The ability to learn how to judge outcomes is probably a core skill

One of the things I’ve been mulling about, and am perhaps ~60% confident of, is that: as a leader, one of the core skills one needs to acquire is the ability to learn how to judge outcomes in unfamiliar contexts.

Breaking that down bit-by-bit:

I’ll try to illustrate this point with three examples:

  1. Interactions with an LLM
  2. Being the Tech Lead for a team of Software Engineers
  3. Founding a company and leading it through different stages of growth

Before you read further, I should warn you that I likely have ~low believability on most of these. At the time of writing, I have:

So maybe all of this is wrong. 😄 After the examples, I’ll discuss some potential counter-points to this idea. In the final section, I wrap up with some pointers to research.

Outcome judgement with an LLM

One of the things I’ve learned when interacting with LLMs is that in case I need the response from the LLM to match some specific criteria or meet a certain standard, I actually need a way of checking that the output does match the criteria or meet the standard.
▬▬▬▬▬▬▬▬▬▬
_REQUIRED ACTION 1_. Shorten the paragraph in the post on judging outcomes that begins "One of the things I’ve been mulling about" to a single sentence that keeps its main claims.
_REQUIRED ACTION 2_. Write the next paragraph of the post on judging outcomes, picking up after its final sentence about checking an LLM's output against criteria.
The lines that follow are separate material and are not part of the post on judging outcomes.
▬▬▬▬▬▬▬▬▬▬
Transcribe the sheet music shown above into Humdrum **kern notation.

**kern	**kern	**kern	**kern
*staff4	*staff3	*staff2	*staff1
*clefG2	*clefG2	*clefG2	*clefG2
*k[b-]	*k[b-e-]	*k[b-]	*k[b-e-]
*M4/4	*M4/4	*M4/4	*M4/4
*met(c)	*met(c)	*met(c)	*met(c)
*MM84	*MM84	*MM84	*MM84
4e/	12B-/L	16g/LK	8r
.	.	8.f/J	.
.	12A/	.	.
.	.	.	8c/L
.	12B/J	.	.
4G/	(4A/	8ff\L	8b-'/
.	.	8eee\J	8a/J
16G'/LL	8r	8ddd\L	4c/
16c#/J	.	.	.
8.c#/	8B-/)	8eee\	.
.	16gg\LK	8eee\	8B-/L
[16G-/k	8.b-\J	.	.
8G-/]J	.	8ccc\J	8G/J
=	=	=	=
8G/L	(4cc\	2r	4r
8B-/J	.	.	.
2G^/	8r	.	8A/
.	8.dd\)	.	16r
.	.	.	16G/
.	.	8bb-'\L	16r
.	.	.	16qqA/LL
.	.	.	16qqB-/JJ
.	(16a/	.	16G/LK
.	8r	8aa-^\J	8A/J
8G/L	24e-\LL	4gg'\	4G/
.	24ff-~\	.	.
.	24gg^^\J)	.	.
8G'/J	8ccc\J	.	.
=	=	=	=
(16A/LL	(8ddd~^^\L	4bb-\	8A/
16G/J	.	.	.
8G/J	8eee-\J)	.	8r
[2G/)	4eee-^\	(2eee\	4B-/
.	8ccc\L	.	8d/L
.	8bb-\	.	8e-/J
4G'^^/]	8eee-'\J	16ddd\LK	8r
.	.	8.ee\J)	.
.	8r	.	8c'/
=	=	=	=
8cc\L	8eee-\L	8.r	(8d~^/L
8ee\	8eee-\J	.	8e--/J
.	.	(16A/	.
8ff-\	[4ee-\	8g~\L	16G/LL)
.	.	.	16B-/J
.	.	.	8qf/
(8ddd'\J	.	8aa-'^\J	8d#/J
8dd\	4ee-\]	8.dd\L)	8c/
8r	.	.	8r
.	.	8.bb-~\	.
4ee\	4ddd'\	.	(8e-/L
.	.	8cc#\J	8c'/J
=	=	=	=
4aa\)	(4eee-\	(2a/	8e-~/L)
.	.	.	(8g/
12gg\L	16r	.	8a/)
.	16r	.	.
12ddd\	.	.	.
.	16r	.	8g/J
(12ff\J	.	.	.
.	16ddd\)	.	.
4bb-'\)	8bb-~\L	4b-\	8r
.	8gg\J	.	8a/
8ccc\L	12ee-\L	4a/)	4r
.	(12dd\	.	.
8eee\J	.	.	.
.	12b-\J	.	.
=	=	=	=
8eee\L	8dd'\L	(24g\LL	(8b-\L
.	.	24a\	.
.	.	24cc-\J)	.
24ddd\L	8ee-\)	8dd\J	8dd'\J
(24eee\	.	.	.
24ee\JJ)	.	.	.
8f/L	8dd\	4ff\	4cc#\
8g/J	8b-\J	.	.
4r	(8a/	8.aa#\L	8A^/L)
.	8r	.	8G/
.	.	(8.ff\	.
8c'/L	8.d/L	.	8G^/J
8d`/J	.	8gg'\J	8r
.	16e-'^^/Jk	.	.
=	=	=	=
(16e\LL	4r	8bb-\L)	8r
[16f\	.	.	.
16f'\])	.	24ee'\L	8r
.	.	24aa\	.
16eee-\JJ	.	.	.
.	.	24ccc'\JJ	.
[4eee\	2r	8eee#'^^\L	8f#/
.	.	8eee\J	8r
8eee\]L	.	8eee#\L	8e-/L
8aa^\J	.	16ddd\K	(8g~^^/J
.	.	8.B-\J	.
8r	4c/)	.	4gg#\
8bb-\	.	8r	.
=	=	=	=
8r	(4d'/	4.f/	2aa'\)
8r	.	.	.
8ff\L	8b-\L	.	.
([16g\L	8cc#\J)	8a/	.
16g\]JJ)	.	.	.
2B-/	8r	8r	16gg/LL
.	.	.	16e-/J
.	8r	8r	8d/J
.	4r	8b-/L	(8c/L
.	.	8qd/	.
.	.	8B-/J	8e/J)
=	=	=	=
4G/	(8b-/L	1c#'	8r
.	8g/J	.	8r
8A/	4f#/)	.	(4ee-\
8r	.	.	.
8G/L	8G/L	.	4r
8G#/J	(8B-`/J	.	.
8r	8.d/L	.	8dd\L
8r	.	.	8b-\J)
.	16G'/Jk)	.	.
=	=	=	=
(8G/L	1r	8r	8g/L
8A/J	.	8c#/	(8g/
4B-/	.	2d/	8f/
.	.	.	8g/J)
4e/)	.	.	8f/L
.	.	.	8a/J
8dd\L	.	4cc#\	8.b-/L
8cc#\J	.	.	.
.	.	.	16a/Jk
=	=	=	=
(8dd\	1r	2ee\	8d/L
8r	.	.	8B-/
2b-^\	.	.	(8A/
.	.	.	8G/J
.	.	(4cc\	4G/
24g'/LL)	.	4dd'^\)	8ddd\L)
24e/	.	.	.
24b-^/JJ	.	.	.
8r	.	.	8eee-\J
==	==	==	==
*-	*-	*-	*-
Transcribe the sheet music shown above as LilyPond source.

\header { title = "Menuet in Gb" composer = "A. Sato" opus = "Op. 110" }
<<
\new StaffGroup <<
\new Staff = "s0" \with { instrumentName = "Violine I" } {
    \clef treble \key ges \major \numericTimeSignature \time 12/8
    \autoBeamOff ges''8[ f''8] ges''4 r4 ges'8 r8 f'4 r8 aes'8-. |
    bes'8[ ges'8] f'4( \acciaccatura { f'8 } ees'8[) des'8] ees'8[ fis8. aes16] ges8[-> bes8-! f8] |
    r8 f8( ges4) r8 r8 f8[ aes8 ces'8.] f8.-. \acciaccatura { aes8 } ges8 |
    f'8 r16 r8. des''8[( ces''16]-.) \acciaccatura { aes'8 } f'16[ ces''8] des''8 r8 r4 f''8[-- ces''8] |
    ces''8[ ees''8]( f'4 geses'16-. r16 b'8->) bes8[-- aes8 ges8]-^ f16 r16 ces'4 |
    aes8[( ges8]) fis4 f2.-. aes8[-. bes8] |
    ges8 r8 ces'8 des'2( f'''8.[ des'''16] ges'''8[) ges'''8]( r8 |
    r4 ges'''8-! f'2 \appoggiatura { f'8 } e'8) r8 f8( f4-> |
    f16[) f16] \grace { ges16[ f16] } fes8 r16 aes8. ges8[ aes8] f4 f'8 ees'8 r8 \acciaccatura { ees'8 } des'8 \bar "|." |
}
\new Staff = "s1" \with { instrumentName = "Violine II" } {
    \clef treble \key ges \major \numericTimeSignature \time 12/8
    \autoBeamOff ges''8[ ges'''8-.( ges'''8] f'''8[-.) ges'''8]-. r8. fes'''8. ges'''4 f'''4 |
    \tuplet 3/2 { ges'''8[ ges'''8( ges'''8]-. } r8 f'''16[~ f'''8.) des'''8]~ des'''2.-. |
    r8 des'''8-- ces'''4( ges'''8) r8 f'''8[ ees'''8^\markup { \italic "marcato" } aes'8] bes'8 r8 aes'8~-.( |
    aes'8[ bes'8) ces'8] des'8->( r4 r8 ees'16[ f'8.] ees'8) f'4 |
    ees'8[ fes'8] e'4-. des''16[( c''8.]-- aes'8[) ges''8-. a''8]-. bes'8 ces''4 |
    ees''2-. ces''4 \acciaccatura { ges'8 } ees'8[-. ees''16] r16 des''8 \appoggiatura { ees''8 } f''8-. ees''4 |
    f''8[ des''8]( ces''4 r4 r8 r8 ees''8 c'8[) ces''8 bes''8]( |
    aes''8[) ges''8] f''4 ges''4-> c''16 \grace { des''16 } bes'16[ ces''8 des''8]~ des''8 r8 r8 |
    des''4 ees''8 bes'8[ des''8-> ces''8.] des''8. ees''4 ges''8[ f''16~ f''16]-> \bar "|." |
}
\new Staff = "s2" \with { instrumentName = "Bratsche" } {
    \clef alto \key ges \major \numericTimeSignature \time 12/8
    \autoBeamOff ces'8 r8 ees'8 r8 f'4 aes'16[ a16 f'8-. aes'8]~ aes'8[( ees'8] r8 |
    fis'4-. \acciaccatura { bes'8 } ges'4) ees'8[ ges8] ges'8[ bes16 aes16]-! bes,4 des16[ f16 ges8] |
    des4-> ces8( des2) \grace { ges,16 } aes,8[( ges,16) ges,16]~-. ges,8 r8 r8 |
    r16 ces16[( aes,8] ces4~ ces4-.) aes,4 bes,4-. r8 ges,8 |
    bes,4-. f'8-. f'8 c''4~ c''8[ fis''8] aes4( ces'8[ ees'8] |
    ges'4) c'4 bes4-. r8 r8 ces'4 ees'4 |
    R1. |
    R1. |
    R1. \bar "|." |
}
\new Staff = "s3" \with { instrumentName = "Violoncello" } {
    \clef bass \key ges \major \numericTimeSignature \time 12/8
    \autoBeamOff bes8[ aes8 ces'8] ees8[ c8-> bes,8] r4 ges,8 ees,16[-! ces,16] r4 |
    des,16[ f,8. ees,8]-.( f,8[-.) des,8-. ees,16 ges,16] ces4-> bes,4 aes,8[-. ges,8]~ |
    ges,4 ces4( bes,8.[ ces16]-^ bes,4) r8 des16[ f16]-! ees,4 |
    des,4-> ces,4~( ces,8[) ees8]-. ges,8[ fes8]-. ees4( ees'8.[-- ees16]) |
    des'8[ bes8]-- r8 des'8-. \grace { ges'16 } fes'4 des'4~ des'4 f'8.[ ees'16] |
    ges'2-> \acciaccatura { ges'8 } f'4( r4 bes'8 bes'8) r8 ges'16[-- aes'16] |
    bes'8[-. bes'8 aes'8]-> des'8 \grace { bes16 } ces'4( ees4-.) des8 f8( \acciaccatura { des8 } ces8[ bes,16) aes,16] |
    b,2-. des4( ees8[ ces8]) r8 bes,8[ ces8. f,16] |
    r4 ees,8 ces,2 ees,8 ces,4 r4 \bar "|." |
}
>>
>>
▬▬▬▬▬▬▬▬▬▬
_WRITTEN ANSWER 1_. I'm about 60% confident that a core skill a leader must acquire is learning how to judge outcomes in unfamiliar contexts.

_WRITTEN ANSWER 2_.
“Isn’t that just a long-winded way of saying that LLMs are fallible?” – No, it’s a more action-oriented frame, rather than an observation-oriented frame.

Specifically, whenever I ask an LLM a question, I try to be conscious about asking myself “how is fitness-for-purpose defined here” and “how am I going to judge the fitness-for-purpose of the output.” This includes factors such as correctness and thoroughness (more meaningful in the context of programming), but extends beyond them. However, sometimes I still do tend to make mistakes such as:

With an LLM, often I’m operating in an unfamiliar context, e.g. I might discuss PostgresQL query plans, or Japanese knowledge, or perhaps ask for some suggestions on how to structure some code. This means constantly learning to what extent the LLM can help with certain kinds of questions.

Focusing on being able to judge outcomes helps me provide a better frame for my discussions with an LLM. Before I adopted this frame, I would often get frustrated at getting poor answers, but focusing more on outcomes helps me think of the LLM as just another tool which sometimes makes stuff up, and I find that I can be more deliberate and less emotional when looking at an LLM’s output.

Outcome judgement as a Tech Lead

As a Tech Lead for a product area that was largely developed when I was not present at the company, one of the challenges has been diving into unfamiliar and undocumented code.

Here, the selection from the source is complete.